In connection with the body of the machine as thus operated we
employ a vertical rudder or tail 22, so supported as to turn
around a vertical axis.  This rudder is supported at the rear
ends on supports or arms 23, pivoted at their forward ends to
the rear margins of the upper and lower aeroplanes, respectively. 
These supports are preferably V-shaped, as shown, so that their
forward ends are comparatively widely separated, their pivots
being indicated at 24.  Said supports are free to swing upward at
their free rear ends, as indicated in dotted lines in Fig. 3,
their downward movement being limited in any suitable manner.

Apply what you read:
**A.** Which reference numerals does the rudder passage assign to parts of the machine, and what part does each one mark?
**B.** Could you echo, word for word, the part of the rudder passage that opens with the words containing "These supports are" and closes with "any suitable manner."?
The records that follow have no connection to the rudder passage.

Entries shown:
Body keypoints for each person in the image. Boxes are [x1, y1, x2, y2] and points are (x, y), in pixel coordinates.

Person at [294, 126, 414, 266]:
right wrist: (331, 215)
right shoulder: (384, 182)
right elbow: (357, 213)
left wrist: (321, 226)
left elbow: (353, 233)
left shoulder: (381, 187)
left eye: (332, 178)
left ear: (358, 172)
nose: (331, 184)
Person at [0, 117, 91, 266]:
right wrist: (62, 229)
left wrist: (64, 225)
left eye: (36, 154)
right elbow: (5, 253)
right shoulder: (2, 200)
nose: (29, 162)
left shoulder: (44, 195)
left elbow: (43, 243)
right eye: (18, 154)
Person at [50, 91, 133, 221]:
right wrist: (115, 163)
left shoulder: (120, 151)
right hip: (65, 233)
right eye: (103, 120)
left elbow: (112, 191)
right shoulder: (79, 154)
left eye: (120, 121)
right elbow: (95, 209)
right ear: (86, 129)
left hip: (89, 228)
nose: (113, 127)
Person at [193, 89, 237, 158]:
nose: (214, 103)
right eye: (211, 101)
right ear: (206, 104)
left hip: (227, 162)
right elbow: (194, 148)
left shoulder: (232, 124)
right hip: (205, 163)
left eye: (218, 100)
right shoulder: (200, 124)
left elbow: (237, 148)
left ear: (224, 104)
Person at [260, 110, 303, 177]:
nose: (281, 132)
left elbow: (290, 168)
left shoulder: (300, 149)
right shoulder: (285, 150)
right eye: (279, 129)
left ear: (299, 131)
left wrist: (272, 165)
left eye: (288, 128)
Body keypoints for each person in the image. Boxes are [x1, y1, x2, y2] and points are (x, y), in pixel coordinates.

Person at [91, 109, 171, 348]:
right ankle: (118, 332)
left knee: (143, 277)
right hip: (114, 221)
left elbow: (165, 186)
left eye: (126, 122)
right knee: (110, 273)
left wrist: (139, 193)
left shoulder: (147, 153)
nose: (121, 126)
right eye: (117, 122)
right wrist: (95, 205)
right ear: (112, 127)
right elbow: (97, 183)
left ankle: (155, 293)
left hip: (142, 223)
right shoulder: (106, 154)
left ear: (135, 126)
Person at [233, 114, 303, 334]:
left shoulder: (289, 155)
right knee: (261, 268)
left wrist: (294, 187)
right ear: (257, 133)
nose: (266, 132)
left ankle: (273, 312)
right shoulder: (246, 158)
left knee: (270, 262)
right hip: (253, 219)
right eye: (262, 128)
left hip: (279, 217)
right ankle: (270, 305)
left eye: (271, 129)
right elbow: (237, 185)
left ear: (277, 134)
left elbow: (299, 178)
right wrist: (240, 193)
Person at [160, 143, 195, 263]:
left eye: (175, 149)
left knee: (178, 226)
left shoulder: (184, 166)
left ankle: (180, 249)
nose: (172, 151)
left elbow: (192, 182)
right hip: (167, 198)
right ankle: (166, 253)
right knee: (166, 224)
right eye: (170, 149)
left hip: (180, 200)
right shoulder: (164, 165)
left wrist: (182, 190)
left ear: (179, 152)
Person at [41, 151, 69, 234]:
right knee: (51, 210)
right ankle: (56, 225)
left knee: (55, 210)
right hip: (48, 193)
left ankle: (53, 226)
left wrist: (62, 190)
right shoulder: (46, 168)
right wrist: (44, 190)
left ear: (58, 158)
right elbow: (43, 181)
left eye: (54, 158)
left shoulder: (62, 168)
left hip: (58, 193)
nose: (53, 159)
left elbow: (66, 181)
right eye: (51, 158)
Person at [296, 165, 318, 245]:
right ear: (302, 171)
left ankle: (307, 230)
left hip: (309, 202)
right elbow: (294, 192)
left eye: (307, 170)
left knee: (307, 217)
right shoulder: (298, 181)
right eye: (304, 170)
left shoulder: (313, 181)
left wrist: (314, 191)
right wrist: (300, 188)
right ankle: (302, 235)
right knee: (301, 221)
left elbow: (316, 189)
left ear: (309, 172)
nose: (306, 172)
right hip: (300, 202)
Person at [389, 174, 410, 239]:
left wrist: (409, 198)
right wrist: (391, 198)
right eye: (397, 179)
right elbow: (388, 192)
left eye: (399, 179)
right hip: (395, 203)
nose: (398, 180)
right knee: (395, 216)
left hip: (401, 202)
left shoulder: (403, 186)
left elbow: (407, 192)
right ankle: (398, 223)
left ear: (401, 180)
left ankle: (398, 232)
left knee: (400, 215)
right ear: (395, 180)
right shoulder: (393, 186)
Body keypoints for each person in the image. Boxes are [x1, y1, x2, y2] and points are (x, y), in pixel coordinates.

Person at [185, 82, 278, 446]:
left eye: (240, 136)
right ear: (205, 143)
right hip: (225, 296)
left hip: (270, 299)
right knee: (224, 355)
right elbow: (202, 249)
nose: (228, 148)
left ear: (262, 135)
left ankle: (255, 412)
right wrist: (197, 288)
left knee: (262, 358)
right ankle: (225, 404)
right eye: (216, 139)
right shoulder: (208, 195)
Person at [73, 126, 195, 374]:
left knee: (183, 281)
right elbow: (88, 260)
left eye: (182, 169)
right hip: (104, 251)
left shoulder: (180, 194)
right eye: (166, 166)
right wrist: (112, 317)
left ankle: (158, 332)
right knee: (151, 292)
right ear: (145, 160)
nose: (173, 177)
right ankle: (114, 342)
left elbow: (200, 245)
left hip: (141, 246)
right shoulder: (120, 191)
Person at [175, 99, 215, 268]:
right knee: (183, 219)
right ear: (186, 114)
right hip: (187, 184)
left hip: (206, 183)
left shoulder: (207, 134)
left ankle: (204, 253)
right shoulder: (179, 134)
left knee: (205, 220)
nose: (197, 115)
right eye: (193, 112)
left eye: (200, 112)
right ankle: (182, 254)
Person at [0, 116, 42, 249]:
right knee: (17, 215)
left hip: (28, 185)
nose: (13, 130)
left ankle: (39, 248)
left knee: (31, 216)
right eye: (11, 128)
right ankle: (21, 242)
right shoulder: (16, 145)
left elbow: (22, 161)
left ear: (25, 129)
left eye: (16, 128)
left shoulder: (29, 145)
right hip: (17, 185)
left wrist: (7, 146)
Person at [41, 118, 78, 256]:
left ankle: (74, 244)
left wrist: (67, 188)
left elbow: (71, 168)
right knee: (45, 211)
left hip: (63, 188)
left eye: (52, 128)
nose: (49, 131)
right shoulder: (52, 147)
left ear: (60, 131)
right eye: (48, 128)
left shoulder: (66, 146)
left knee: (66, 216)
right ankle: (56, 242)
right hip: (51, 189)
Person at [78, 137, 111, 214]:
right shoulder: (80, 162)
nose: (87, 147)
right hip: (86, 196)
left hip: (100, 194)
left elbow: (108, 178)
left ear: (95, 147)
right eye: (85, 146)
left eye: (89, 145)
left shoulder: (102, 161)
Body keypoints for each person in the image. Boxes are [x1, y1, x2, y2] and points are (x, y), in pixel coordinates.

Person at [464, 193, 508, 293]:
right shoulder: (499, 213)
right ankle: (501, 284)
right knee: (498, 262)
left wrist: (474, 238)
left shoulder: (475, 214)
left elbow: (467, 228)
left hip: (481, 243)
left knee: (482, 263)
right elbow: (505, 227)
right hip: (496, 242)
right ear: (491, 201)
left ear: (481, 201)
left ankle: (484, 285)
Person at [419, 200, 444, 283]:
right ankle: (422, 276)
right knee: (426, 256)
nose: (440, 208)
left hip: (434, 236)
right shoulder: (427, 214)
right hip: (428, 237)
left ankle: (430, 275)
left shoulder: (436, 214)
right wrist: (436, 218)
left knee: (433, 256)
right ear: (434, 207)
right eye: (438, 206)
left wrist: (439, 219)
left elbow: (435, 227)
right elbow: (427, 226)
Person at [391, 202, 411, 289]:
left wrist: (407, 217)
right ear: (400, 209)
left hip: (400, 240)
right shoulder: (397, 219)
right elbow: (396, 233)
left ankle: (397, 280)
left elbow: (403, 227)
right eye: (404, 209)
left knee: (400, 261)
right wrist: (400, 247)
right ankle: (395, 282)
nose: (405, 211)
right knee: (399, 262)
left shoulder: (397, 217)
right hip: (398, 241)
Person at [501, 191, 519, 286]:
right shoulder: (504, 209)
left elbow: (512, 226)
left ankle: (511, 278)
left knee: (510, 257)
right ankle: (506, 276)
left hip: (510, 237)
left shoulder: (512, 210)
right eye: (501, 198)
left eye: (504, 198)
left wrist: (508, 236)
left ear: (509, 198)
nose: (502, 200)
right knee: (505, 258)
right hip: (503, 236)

Solutions to the exercise:
**A.**
- 22: vertical rudder or tail
- 23: supports or arms
- 24: pivots

**B.**
These supports are preferably V-shaped, as shown, so that their
forward ends are comparatively widely separated, their pivots
being indicated at 24.  Said supports are free to swing upward at
their free rear ends, as indicated in dotted lines in Fig. 3,
their downward movement being limited in any suitable manner.